**Work to be completed:**
In the workshop program below, the abstract on evolution of contracts uses contract languages for rights and obligations to illustrate its results. Why does it say these languages are representative of its approach's potential interest?

FLACOS 2009
Third Workshop on
Formal Languages and Analysis of
Contract-Oriented Software


Toledo, Spain, September 24-25, 2009
University of Castilla-La Mancha, Department of Computer Science
Real-Time and Concurrent Systems Research Group



Invited Talks
  • Evolution of contracts, Gilles Barthe
  • Towards a Rigorous IT Security Engineering Discipline, Antonio Maña
  • Models for Open Transactions, Ugo Montanari
  • Passages retrieval and intellectual property in legal texts, Paolo Rosso
  • Service Inter-Dependency in the Action System Formalism, Kaisa Sere
  • A Contract-Based Approach to Adaptability in User-Centric Pervasive Applications, Martin Wirsing
Accepted Papers
  • Runtime monitoring of contract regulated web services, Alessio Lomuscio, Wojciech Penczek, Monika Solanki1, and Maciej Szreter
  • From Orchestration to Choreography: Memoryless and Distributed Orchestrators, Sophie Quinton, Imene Ben-Hafaiedh, and Susanne Graf
  • On Behavioural Interfaces and Contracts for Software Adaptation, Javier Cámara, José Antonio Martín, Gwen Salaün, Carlos Canal, and Ernesto Pimentel
Other Talks
  • Automated Service Creation, Björn Bjurling
  • Visual Specification of Timed Contracts, Enrique Martínez
  • Analyzing Service Contract with Model Checking, Joseph Okika
  • COSoDIS as it is, Anders P. Ravn
Abstracts

Evolution of contracts
Gilles Barthe (joint work with Gordon J. Pace and Gerardo Schneider)

Any formalism to describe contracts must be able to capture evolvability over time, and also to correlate such evolutions to changes in the environment or in the behavior of the parties involved in contracts. Yet, few works have focused on the general problem of verifying evolvable contracts.

The talk will show that verification techniques for static contracts naturally extend to evolvable contracts. Starting from a very general view of contracts as syntactic entities that characterize sets of traces, we show how to accomodate two essential ingredients of dynamic contracts: spillover, which characterizes the remains of a clause when it is withdrawn from a contract, and power, which characterizes when a principal is entitled to perform a change in a contract. Then, we show that standard definitions of offline and online monitoring extend to dynamic contracts, and we prove that the standard criteria of soundness and completeness of online monitoring wrt offline monitoring remain applicable for dynamic contracts. One useful consequence of our results is the possibility of relying on online methods to ensure that power is used correctly. Although the technical development is carried in an abstract setting, we illustrate our definitions and results using contract languages for rights and obligations; these languages, despite their simplicity, share many essential features with other formalisms for digital right management and access control, and are therefore representative of the potential interest of our approach.


Automated Service Creation
Björn Bjurling

The talk covers what we are doing at SICS in the project 'Goal-oriented policies for self-management' (GOPS), which is about bridging the gap between business level goals and network configuration policies that currently impedes the creation of complex telecom services. I'll focus on our first paper (DAMNS 2008) which outlines the architecture of a new type of network elements (Autonomic Entities) that are supposed to be able both to refine and combine goals and to orchestrate complex services. I'll also present some of the more recent developments in GOPS, including the communication between autonomic entities, goal refinement, and goal composition.

**Data section:**
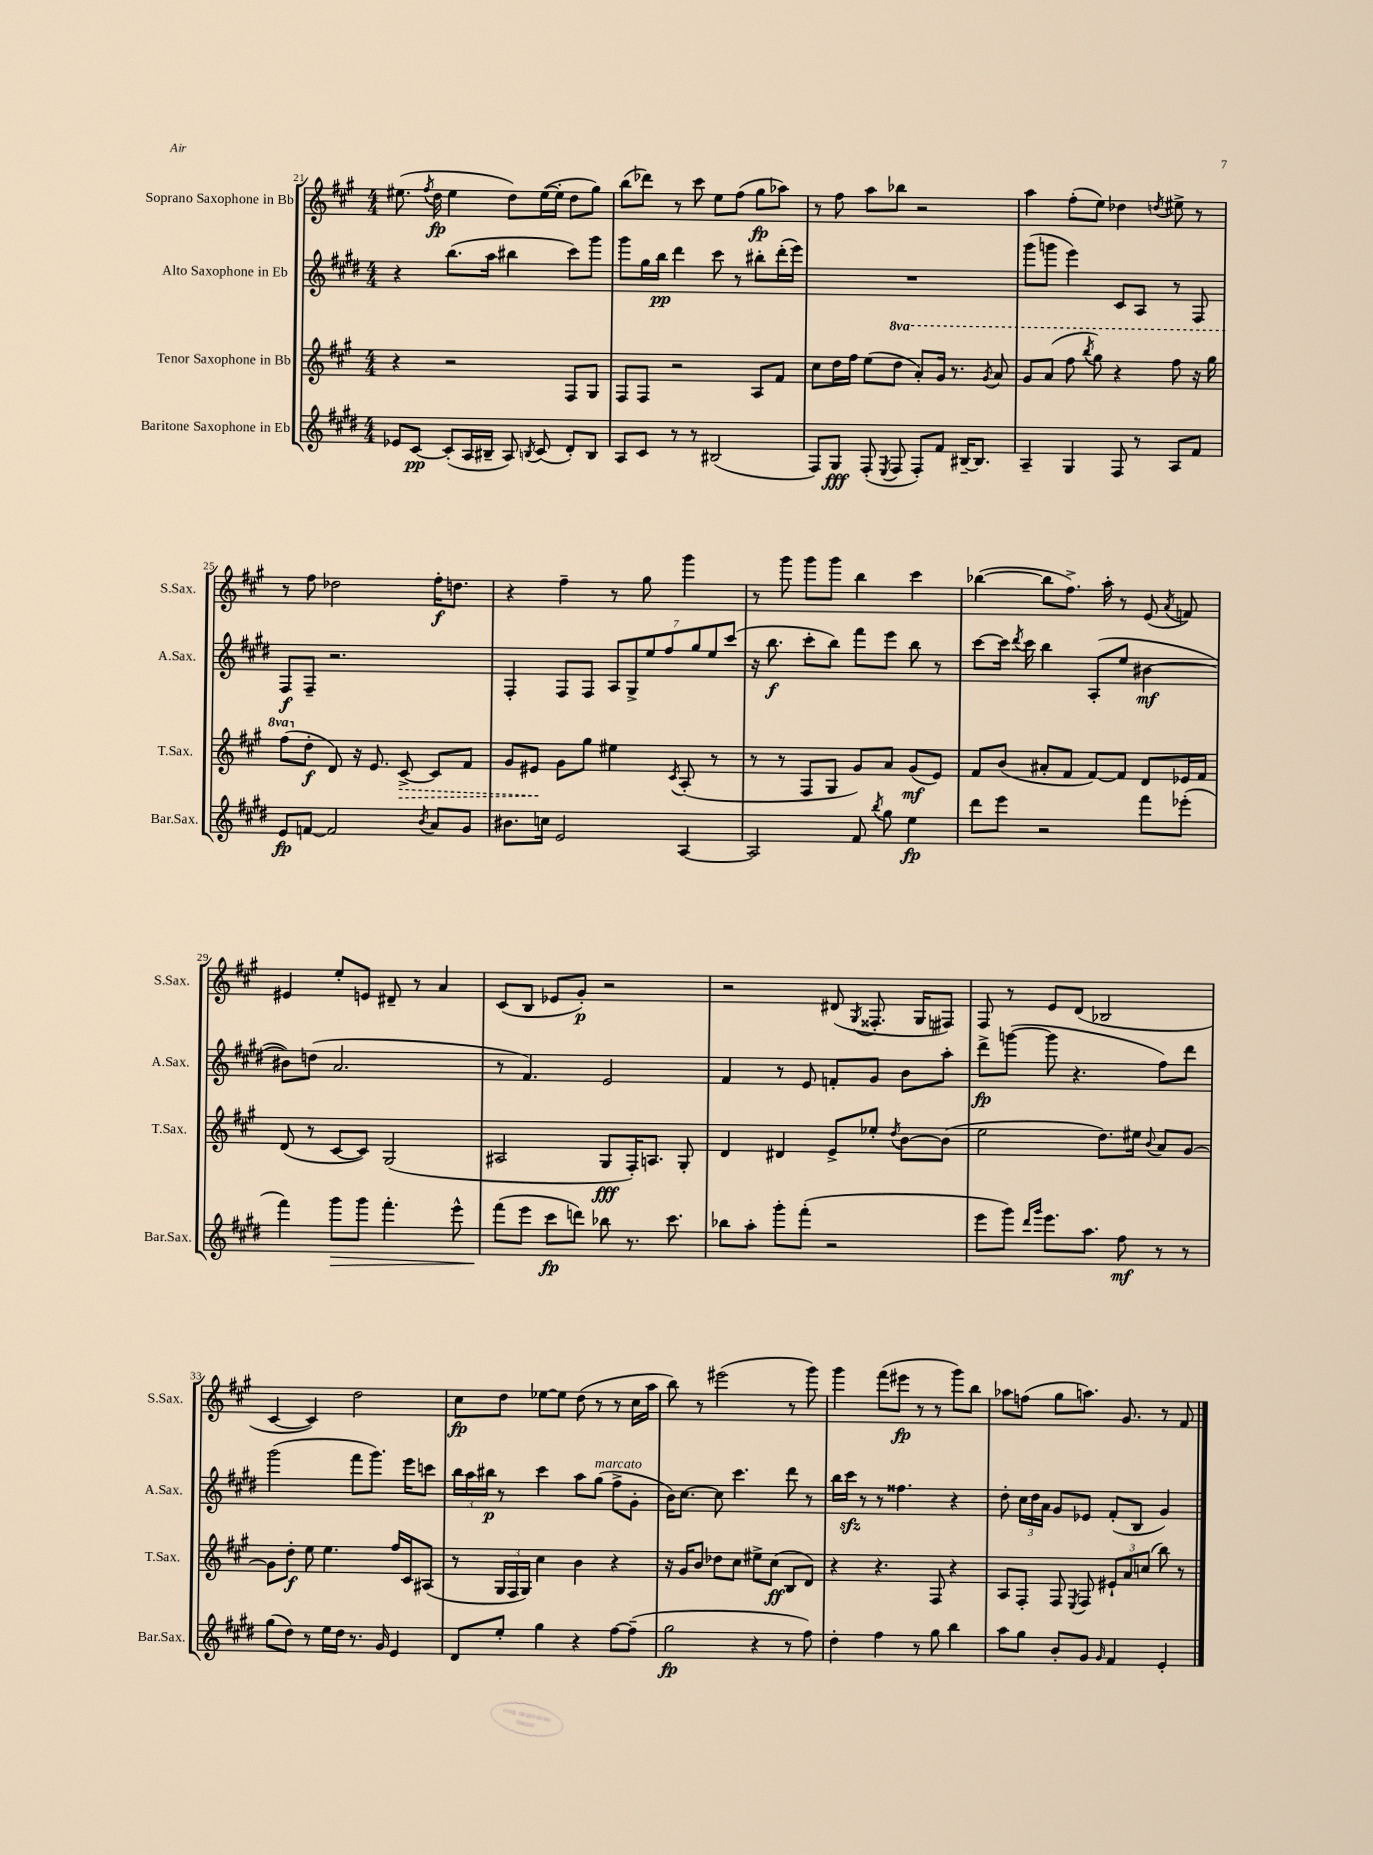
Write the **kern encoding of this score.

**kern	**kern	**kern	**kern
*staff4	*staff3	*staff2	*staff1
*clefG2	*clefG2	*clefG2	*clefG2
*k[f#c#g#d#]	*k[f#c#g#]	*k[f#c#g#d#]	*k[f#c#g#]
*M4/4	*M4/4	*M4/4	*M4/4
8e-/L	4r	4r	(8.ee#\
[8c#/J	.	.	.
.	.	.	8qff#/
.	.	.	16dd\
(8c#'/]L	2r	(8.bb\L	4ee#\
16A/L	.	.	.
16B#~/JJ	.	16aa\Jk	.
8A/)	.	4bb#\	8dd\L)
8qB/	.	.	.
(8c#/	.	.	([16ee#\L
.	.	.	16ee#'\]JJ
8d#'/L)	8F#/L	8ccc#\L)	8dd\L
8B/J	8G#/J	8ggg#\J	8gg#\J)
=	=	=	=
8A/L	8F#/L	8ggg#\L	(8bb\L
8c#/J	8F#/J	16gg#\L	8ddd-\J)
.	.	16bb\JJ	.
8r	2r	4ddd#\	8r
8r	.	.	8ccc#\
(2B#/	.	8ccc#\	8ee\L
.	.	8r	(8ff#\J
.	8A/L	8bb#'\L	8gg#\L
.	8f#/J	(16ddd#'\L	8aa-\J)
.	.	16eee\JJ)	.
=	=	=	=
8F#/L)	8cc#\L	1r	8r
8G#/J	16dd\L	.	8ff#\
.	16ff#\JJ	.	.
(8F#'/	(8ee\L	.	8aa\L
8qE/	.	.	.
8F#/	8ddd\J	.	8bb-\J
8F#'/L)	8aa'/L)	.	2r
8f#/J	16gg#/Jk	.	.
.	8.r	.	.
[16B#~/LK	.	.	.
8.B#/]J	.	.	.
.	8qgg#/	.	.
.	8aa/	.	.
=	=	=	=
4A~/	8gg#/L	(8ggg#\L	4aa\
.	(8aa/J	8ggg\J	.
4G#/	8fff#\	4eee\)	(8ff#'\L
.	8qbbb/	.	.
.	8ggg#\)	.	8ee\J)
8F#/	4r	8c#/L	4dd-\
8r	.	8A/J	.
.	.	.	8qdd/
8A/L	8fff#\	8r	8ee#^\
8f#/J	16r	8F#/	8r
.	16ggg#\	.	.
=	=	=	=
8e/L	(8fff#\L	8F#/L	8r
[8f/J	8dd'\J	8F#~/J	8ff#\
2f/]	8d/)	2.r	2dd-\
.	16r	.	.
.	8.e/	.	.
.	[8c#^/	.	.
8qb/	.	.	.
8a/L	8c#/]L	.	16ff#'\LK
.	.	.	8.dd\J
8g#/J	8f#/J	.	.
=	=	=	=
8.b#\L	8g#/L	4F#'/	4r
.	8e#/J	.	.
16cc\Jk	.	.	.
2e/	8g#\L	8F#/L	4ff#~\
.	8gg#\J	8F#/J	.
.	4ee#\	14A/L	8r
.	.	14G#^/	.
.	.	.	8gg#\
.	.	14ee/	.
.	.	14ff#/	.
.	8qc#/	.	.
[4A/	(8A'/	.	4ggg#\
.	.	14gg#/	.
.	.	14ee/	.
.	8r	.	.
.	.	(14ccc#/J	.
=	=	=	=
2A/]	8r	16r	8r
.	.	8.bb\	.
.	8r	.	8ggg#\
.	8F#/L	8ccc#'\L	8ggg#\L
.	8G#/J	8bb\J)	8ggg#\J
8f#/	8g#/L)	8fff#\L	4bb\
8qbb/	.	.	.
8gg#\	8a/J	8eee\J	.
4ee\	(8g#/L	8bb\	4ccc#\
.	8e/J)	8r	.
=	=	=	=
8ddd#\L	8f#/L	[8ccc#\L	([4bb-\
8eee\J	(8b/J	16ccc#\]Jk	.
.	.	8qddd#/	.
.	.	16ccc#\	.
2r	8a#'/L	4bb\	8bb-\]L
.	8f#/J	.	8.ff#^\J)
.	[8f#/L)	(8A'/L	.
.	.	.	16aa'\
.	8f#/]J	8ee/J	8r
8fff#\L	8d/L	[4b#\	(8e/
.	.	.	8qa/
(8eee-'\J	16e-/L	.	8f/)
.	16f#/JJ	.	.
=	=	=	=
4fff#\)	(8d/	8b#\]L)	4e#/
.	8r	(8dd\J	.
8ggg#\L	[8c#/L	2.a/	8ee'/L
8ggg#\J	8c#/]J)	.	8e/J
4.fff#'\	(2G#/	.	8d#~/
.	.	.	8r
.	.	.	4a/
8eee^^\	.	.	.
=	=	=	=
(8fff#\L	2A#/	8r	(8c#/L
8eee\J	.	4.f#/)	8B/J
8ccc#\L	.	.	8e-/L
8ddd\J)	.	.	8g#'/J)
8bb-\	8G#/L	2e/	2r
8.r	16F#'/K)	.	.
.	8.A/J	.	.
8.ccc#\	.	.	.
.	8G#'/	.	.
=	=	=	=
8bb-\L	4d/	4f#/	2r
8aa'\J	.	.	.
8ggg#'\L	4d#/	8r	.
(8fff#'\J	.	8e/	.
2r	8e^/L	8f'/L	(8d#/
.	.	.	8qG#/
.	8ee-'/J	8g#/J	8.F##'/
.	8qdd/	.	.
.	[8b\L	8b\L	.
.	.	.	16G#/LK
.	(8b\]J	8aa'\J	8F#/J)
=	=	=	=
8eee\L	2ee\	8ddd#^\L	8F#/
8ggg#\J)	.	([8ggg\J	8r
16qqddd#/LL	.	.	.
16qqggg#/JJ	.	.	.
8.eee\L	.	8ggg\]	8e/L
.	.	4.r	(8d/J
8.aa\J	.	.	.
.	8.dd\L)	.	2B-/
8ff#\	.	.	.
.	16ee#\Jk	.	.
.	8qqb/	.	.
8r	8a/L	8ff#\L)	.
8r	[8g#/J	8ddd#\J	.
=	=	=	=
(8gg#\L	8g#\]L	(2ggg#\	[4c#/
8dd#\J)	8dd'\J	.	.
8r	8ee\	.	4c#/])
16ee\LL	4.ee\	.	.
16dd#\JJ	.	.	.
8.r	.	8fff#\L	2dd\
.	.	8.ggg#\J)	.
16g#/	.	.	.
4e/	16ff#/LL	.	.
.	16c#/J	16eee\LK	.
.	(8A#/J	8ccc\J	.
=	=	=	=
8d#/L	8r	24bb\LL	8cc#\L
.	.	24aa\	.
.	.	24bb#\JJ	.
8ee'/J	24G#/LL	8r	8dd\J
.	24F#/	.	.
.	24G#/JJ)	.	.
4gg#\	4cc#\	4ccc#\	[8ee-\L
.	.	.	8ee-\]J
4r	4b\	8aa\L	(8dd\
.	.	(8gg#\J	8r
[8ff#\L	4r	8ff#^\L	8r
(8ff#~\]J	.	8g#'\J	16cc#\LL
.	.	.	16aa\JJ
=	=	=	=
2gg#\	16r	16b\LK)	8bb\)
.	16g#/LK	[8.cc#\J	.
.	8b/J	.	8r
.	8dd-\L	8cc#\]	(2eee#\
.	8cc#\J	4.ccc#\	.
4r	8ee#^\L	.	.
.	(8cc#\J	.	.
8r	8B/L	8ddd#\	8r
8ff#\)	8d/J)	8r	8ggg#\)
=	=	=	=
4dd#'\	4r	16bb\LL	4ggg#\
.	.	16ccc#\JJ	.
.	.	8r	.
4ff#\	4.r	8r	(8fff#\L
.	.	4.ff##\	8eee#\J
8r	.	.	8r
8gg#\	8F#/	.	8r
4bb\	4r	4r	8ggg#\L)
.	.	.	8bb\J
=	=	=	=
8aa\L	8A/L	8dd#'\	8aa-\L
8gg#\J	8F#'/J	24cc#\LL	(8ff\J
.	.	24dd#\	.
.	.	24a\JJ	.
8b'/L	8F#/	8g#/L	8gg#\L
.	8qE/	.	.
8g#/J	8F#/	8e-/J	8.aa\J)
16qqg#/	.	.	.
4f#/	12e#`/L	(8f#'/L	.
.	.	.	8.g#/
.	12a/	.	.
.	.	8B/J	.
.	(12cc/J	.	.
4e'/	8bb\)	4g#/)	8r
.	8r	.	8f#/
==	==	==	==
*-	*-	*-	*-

**Answer to the task:**
Even though these languages are simple, they share many essential features with other formalisms for digital rights management and access control.